O Jardim Europa é aquele bairro de condomínios verticais construído a partir do zero ao redor do Parque Germânia, na zona norte de Porto Alegre. Consiste em um paliteiro de torres, e dentro delas estão alguns dos apartamentos mais valorizados da cidade. É um desses lugares onde as pessoas sonham morar, e quem lá vive ganha de brinde uma certa pátina de distinção social.
Às vezes circulo por ali, na condição de pedestre, e devo dizer que a sensação não é entusiasmante. As distâncias parecem imensas, porque não há nada para ver no caminho, apenas muros e grades monótonos, prolongando-se por toda a extensão dos quarteirões. Milhares vivem ali, mas há pouca vida na calçada. Dá vontade de pegar o carro até para comprar um cacetinho na padaria.
Na semana passada, abri parênteses em texto publicado neste espaço para mencionar, de passagem, que havíamos aderido com entusiasmo em Porto Alegre a um modelo de cidade que é gerador de insegurança pública. Ninguém pediu que eu explicasse, é verdade, por isso vou fazê-lo. E me parece que o Jardim Europa é um exemplo a mencionar.

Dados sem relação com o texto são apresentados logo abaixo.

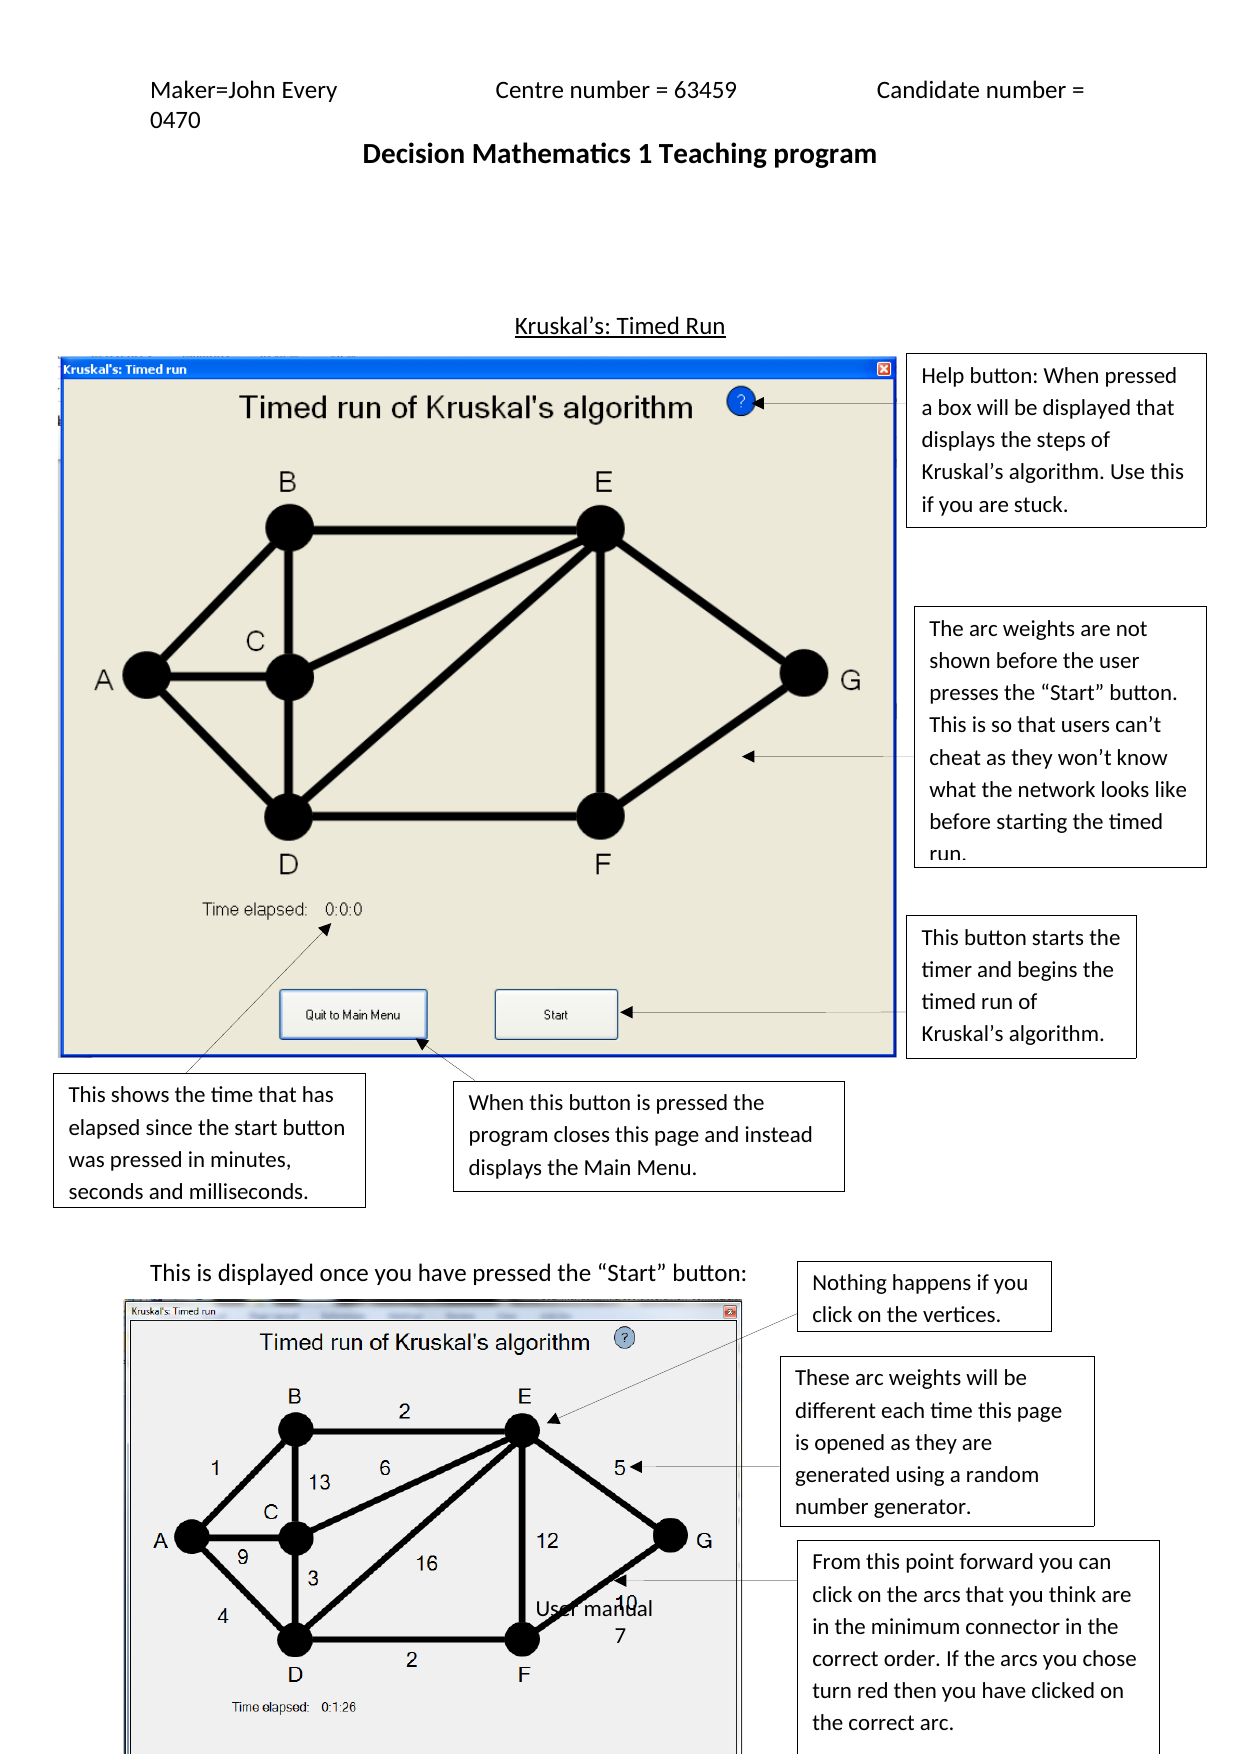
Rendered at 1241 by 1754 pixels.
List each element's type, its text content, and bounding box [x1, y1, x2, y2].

picture [57, 356, 897, 1058]
text This is displayed once you have pressed the “Start” button: [150, 1257, 1090, 1287]
text Kruskal’s: Timed Run [150, 310, 1090, 341]
picture [123, 1299, 743, 1754]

Há meio século, Jane Jacobs publicou Morte e Vidas das Grandes Cidades, livro que se transformou em clássico incontornável e que influenciou o planejamento urbano mundo afora (não tanto aqui na leal e valorosa), ajudando a criar cidades mais humanas e agradáveis. Foi uma façanha que realmente serviu de modelo a toda a Terra, ao contrário de outras.
Um dos preceitos popularizados por Jacobs foi que a existência de atividade humana na rua desempenha um papel crucial na prevenção à criminalidade. A grande força de segurança, demonstrou ela, são os olhos das pessoas comuns espalhadas pelas calçadas e nos térreos. Eles inibem a violência.
Mas esses olhos só estarão presentes se as ruas forem interessantes e convidativas, porque as pessoas fogem de locais inóspitos. Em outras palavras, só haverá olhos se existir algo para olhar.
As pessoas sentem prazer, permanecem mais e gostam de caminhar em vias nas quais há uma diversidade de funções nas construções, em que a cada 10 ou 20 metros exista algo novo em que reparar (seja uma vitrine ou uma fachada diferente), em que as calçadas ofereçam espaço para o convívio, em que se misturem comércio, moradia e locais de trabalho, em que a circulação pesada de automóveis não torne o ambiente irrespirável. Quando esses requisitos são atendidos, existe movimento, e as pessoas se sentem mais seguras. E, na verdade, estão mais seguras.
O modelo em ascensão na Capital segue a lógica contrária. Ele tira a cidade de dentro da cidade. Baseia-se em sugar a vida das ruas e confiná-la em condomínios fechados e shopping centers. É o caso do Jardim Europa, contíguo não apenas a um, mas a dois shoppings mastodônticos, o Bourbon Country e o Iguatemi.
Curiosamente, esses espaços comerciais atraem multidões porque seus arquitetos, na comparação com os planejadores públicos, entendem melhor aquilo que funciona: vias exclusivas para pedestres, nenhum carro à vista, coisas diferentes para apreciar a cada passo e uma profusão de espaços de lazer.
Do lado de fora, em oposição a isso, já não restam olhos para nos proteger, só câmeras de segurança. E um vigilante em cada esquina.